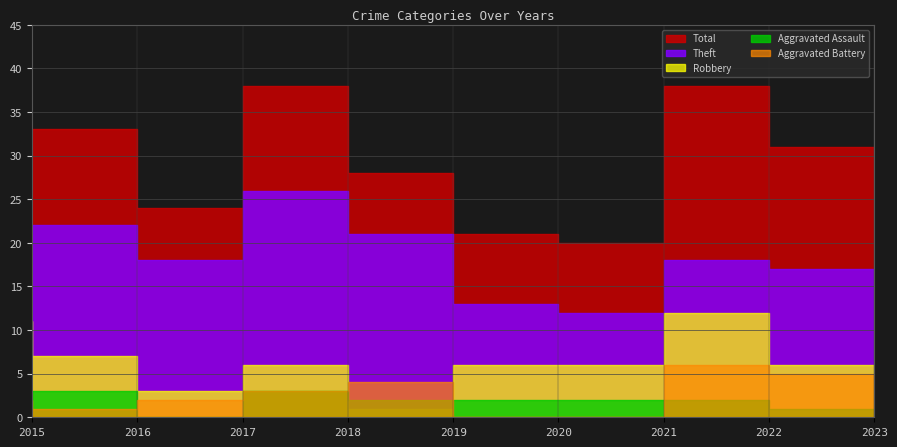

In Aggravated Battery, how many points are higher than both neighbors (excluding endpoints)?

2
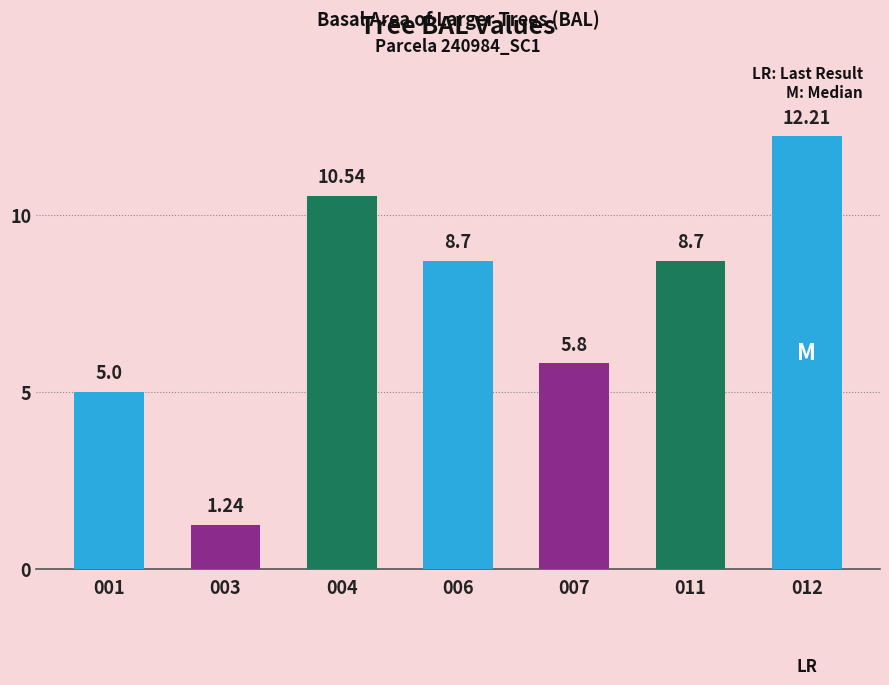

Is it true that the value at 012 is 19.1?

False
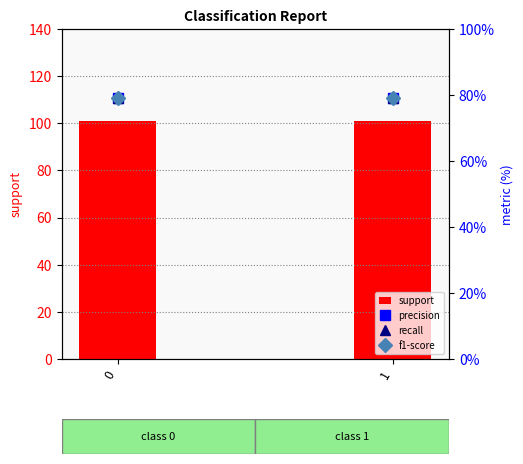

Reading left to right, transcribe all the data shown in this chart.

support: 0=101.0	1=101.0
precision: 0=79.2	1=79.2
recall: 0=79.2	1=79.2
f1-score: 0=79.2	1=79.2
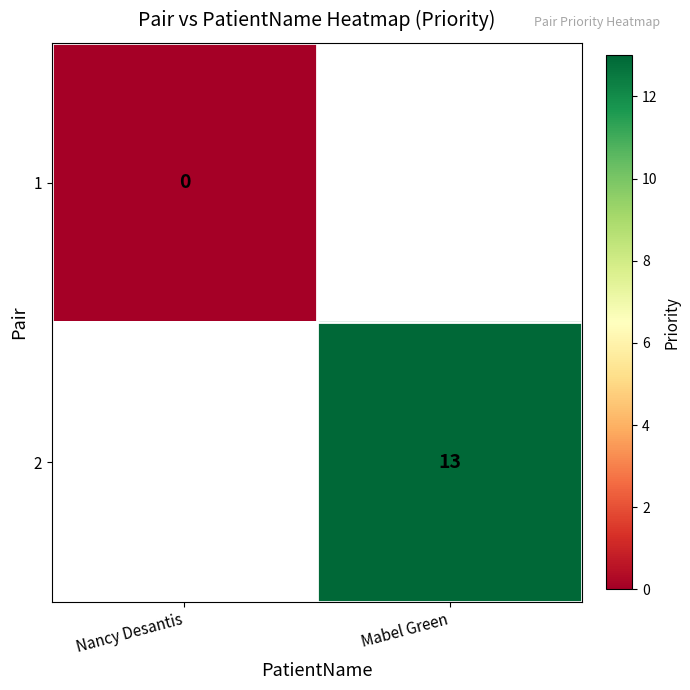

Which series has the widest spread of values?

1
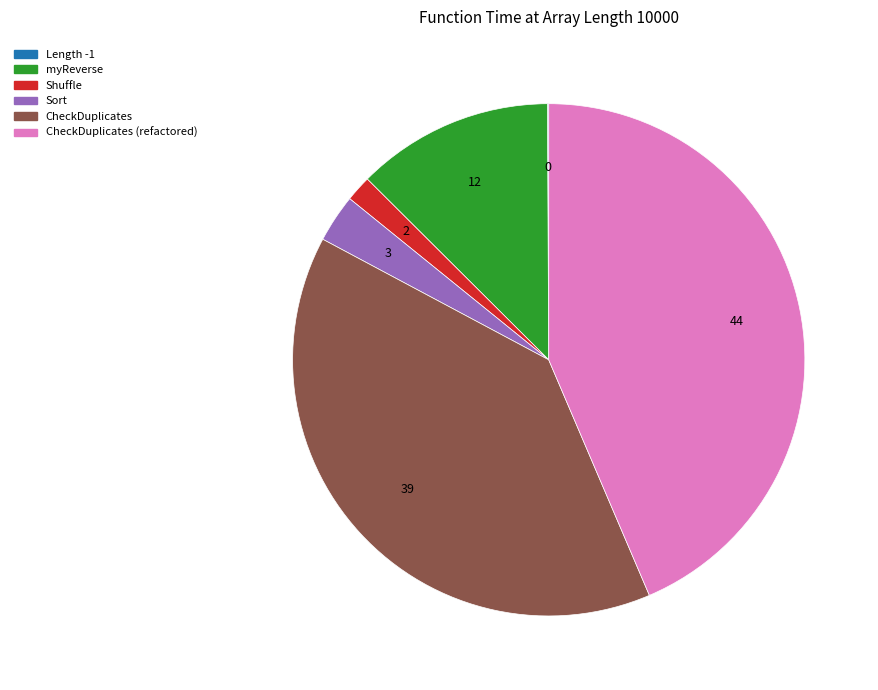

Is there any slice that represents more than half of the pie?

No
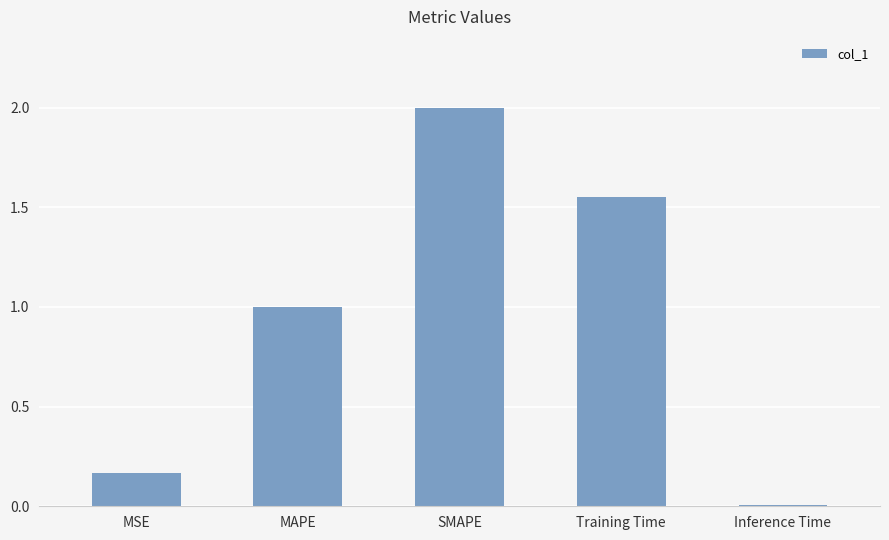

Between Inference Time and Training Time, which is larger?

Training Time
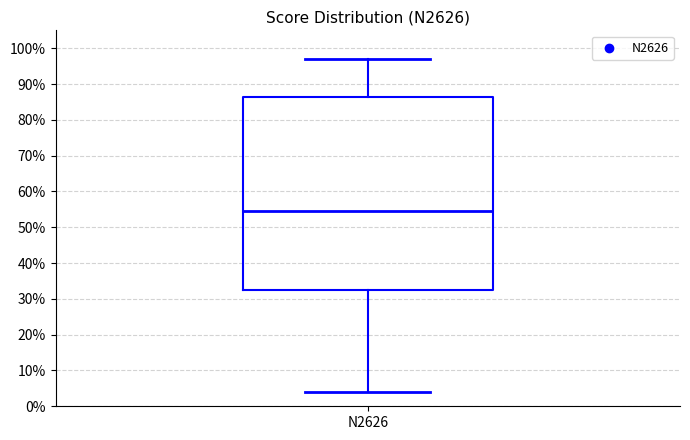

Where is the lower edge of the box for N2626 on the y-axis? The values are not printed on the chart, so give them approximately, as read against the axis.

33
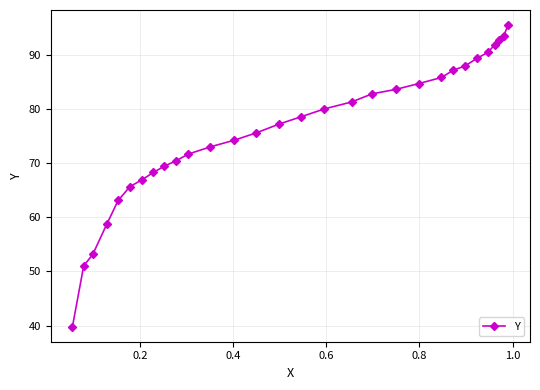

What is the smallest value displayed?

39.8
= = =
EXERCISE DETAILS
Put every line of the data above into a numbered list, skipping blank lines and leaving out the picture lines.

FINAL ANSWER
1. In Aggravated Battery, how many points are higher than both neighbors (excluding endpoints)?
2. 2
3. Is it true that the value at 012 is 19.1?
4. False
5. Reading left to right, transcribe all the data shown in this chart.
6. support: 0=101.0	1=101.0
7. precision: 0=79.2	1=79.2
8. recall: 0=79.2	1=79.2
9. f1-score: 0=79.2	1=79.2
10. Which series has the widest spread of values?
11. 1
12. Is there any slice that represents more than half of the pie?
13. No
14. Between Inference Time and Training Time, which is larger?
15. Training Time
16. Where is the lower edge of the box for N2626 on the y-axis? The values are not printed on the chart, so give them approximately, as read against the axis.
17. 33
18. What is the smallest value displayed?
19. 39.8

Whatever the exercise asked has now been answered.